- _EXTRACT_

=== Begin Enclosure ===

Dr. Nicolosi is Interviewed by a College Student
“We’ve Lost Our Connection with Nature”
The Interviewer Asks: Periodically, we see congressional bills being introduced which would prevent therapists from working with clients to reduce their unwanted homosexuality and explore their heterosexual potential. What is your opinion of this?
Dr. Nicolosi: In introducing this bill, gay-activist legislators present a false argument; they say we use coercive techniques such as nausea-inducing drugs, electroshock, and force. None of this is true. Nor do I know any other practitioner who would work in such a manner.
Instead, we forge a therapeutic alliance with the client in his desire to grow in heterosexual identity. Over time, clients who believe their homosexual attractions do not reflect their true self, are often able to reduce their unwanted attractions and develop a degree of heterosexual attraction, while strengthening their chosen identity as heterosexual men.
It is not an easy process. We see– over and over– how trauma has constricted so many men in expressing their natural, gender-appropriate sexuality and stopped them from growing in their sense of maleness. This trauma could have come from sexual abuse; it could have also come from an interruption in the normal, gender-appropriate identification and attachment process.
It is true, some men cannot change, and of course, some do not want to change; if so, we accept them as they are. With such clients, I work on other problems– peer and parental conflicts, work-related issues, anxiety and depression.
Interviewer: How do you feel about the possibility of a national ban on conversion therapy?
Dr. Nicolosi: If Bruce Jenner, who believes he is a woman, can have medical help to amputate his male sexual organs, and if he can get female hormones (which cause all kinds of havoc in his body), breast implants, facial surgery–and have a whole celebrity culture applauding him for finally finding his true self–why can’t a homosexually attracted man explore his heterosexual potential?
When we applaud the one and prohibit the other, this shows that we’ve lost our connection with nature– imagining that we can be our own creators and designers.
Transgenderism works against nature–remember, every cell in Bruce Jenner’s body tells us he is still biologically male. Our clients want to live out a sexual identity that is harmonious with biological reality.
Interviewer: Based on your experience, knowledge and personal beliefs, what is the impact of conversion therapy to the individual, the LGBT community and the entire nation?
Dr. Nicolosi: Frankly, it is quite threatening to the gay-activist community; but if they believed in true diversity, not forcing their worldview on others, they would accept the fact that some people believe differently than they do.
Interviewer: How has your life/work/practice been impacted by conversion therapy?
Dr. Nicolosi: It has shown me how politicized my profession is, and how far it has strayed from science and from the respect for worldview and religious diversity that the profession claims to uphold.
Interviewer: How would your practice change with a federal ban on conversion therapy for minors and adults?
Dr. Nicolosi: I cannot even imagine such a thing happening. We do not live in a communist country….but we may be headed that way. Our culture needs to wake up and see the Gestapo tactics that gay activists are using. Today it may be my freedoms being infringed upon, not yours; but tomorrow, it could be your freedom at stake. .. That’s an important fact to reflect upon.

=== End Enclosure ===

- _ENTRIES SHOWN_

=== Begin Enclosure ===

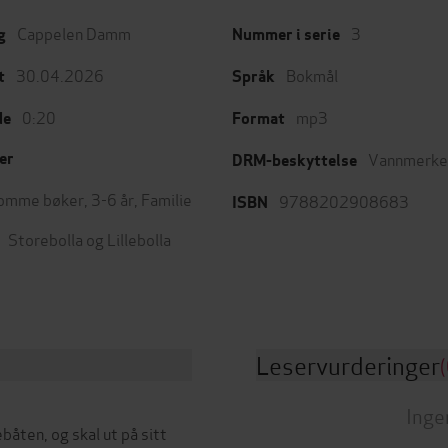
Cappelen Damm
3
g
Nummer i serie
30.04.2026
Bokmål
t
Språk
0:20
mp3
de
Format
Vannmerke
er
DRM-beskyttelse
omme bøker
,
3-6 år
,
Familie
9788202908683
ISBN
Storebolla og Lillebolla
Leservurderinger
(
Inge
båten, og skal ut på sitt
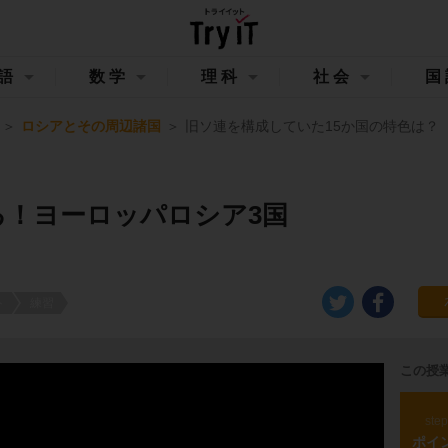
語
数学
理科
社会
国
ロシアとその周辺諸国
旧ソ連を構成していた15か国の特色は？
る！ヨーロッパロシア3国
ト
練習
この授
ste
ポイ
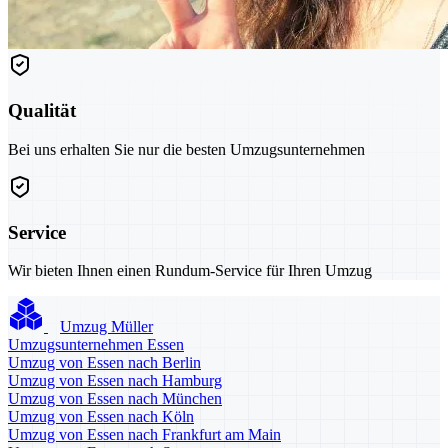
Qualität
Bei uns erhalten Sie nur die besten Umzugsunternehmen
Service
Wir bieten Ihnen einen Rundum-Service für Ihren Umzug
Umzug Müller
Umzugsunternehmen Essen
Umzug von Essen nach Berlin
Umzug von Essen nach Hamburg
Umzug von Essen nach München
Umzug von Essen nach Köln
Umzug von Essen nach Frankfurt am Main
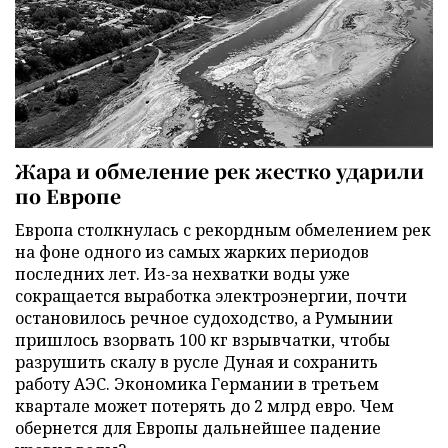
Жара и обмеление рек жестко ударили
по Европе
Европа столкнулась с рекордным обмелением рек
на фоне одного из самых жарких периодов
последних лет. Из-за нехватки воды уже
сокращается выработка электроэнергии, почти
остановилось речное судоходство, а Румынии
пришлось взорвать 100 кг взрывчатки, чтобы
разрушить скалу в русле Дуная и сохранить
работу АЭС. Экономика Германии в третьем
квартале может потерять до 2 млрд евро. Чем
обернется для Европы дальнейшее падение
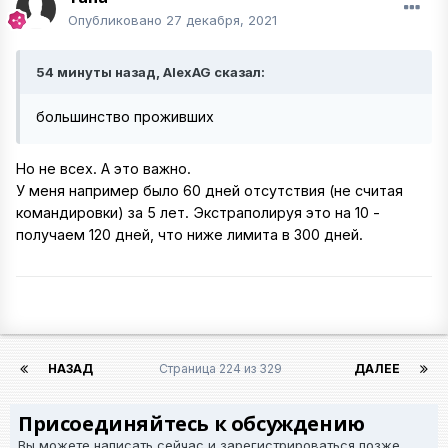
Опубликовано
27 декабря, 2021
54 минуты назад, AlexAG сказал:
большинство проживших
Но не всех. А это важно.
У меня например было 60 дней отсутствия (не считая
командировки) за 5 лет. Экстраполируя это на 10 -
получаем 120 дней, что ниже лимита в 300 дней.
НАЗАД
Страница 224 из 329
ДАЛЕЕ
Присоединяйтесь к обсуждению
Вы можете написать сейчас и зарегистрироваться позже.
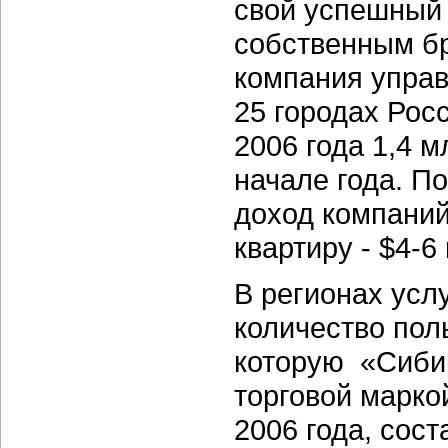
свой успешный 
собственным б
компания управ
25 городах Рос
2006 года 1,4 
начале года. П
доход компани
квартиру - $4-6
В регионах услу
количество пол
которую «Сиби
торговой марко
2006 года, сос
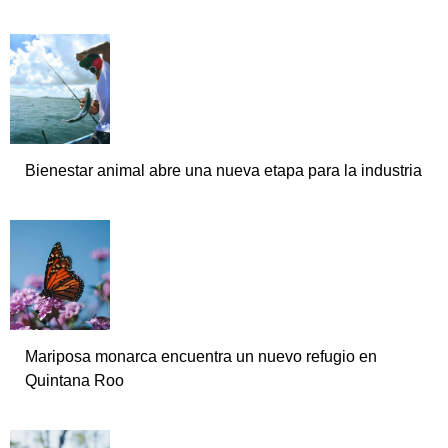
Bienestar animal abre una nueva etapa para la industria
Mariposa monarca encuentra un nuevo refugio en
Quintana Roo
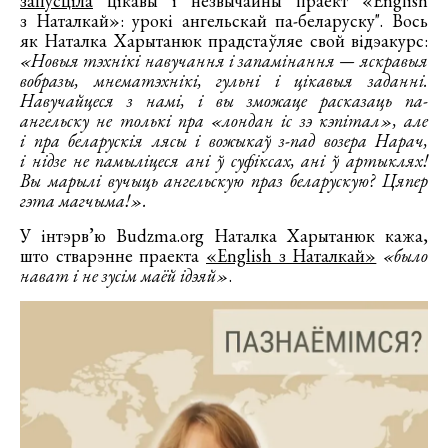
запусціла
цікавы і незвычайны праект «English
з Наталкай»: урокі ангельскай па-беларуску". Вось
як Наталка Харытанюк прадстаўляе свой відэакурс:
«Новыя тэхнікі навучання і запамінання — яскравыя
вобразы, мнематэхнікі, гульні і цікавыя заданні.
Навучайцеся з намі, і вы зможаце расказаць па-
ангельску не толькі пра «лондан іс зэ кэпітал», але
і пра беларускія лясы і вожыкаў з-пад возера Нарач,
і нідзе не памыліцеся ані ў суфіксах, ані ў артыклях!
Вы марылі вучыць ангельскую праз беларускую? Цяпер
гэта магчыма!».
У інтэрв’ю Budzma.org Наталка Харытанюк кажа,
што стварэнне праекта
«English з Наталкай»
«было
нават і не зусім маёй ідэяй»
.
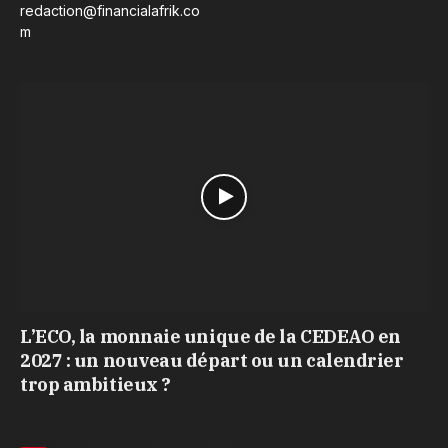
redaction@financialafrik.co
m
L’ECO, la monnaie unique de la CEDEAO en
2027 : un nouveau départ ou un calendrier
trop ambitieux ?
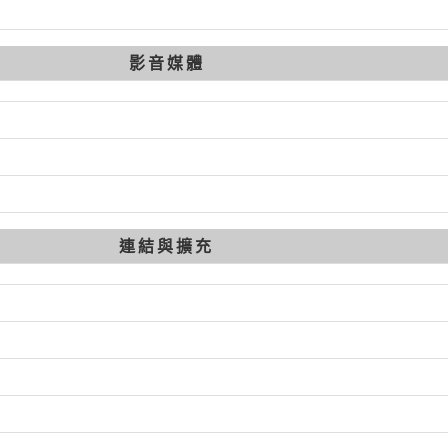
影音媒體
連結與擴充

=== End Enclosure ===

- _EXERCISE REQUIREMENTS_
(1) Answer from the interview:
(a) Which coercive techniques does Dr. Nicolosi say the legislators claim therapists use?
(b) What problems does he say he works on with clients who cannot or do not want to change?
(c) From what does he say his profession has strayed?
(2) Rewrite the interview starting with "Transgenderism works against" and going on through "by conversion therapy?", renaming "Interviewer" as "Student" throughout.

- _WRITTEN RESPONSES_
(1)
(a) Nausea-inducing drugs, electroshock, and force.
(b) Peer and parental conflicts, work-related issues, anxiety and depression.
(c) From science and from the respect for worldview and religious diversity that the profession claims to uphold.

(2)
Transgenderism works against nature–remember, every cell in Bruce Jenner’s body tells us he is still biologically male. Our clients want to live out a sexual identity that is harmonious with biological reality.
Student: Based on your experience, knowledge and personal beliefs, what is the impact of conversion therapy to the individual, the LGBT community and the entire nation?
Dr. Nicolosi: Frankly, it is quite threatening to the gay-activist community; but if they believed in true diversity, not forcing their worldview on others, they would accept the fact that some people believe differently than they do.
Student: How has your life/work/practice been impacted by conversion therapy?